═══ Raw data

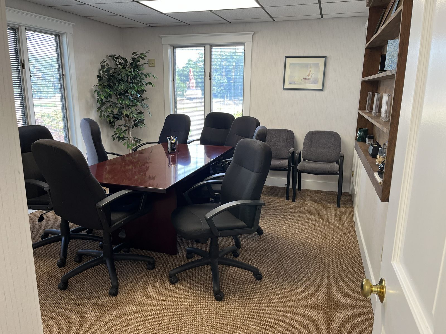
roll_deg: -0.2
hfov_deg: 67.3
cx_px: 223
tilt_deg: -11.9
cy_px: 167
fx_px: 335
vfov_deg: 53.1
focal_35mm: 26
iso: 64
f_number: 1.6
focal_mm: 5.1
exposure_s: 1/60
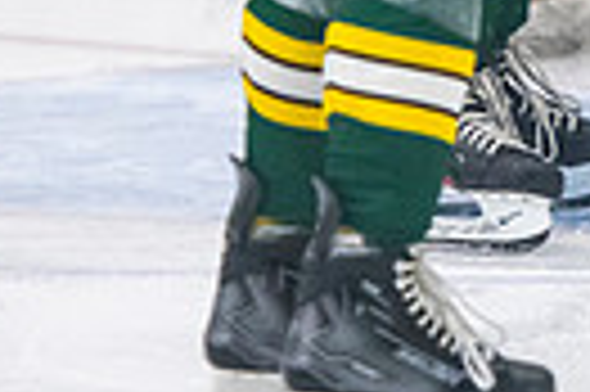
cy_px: -255
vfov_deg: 1.7
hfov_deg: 2.6
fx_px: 13013
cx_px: 899
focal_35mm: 795
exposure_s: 1/640
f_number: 3.2
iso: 2500
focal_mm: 145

══════

> **Problem requirements**
Drop the pictures; repeat each entry above exactly.

> **Expected answer**
roll_deg: -0.2
hfov_deg: 67.3
cx_px: 223
tilt_deg: -11.9
cy_px: 167
fx_px: 335
vfov_deg: 53.1
focal_35mm: 26
iso: 64
f_number: 1.6
focal_mm: 5.1
exposure_s: 1/60
cy_px: -255
vfov_deg: 1.7
hfov_deg: 2.6
fx_px: 13013
cx_px: 899
focal_35mm: 795
exposure_s: 1/640
f_number: 3.2
iso: 2500
focal_mm: 145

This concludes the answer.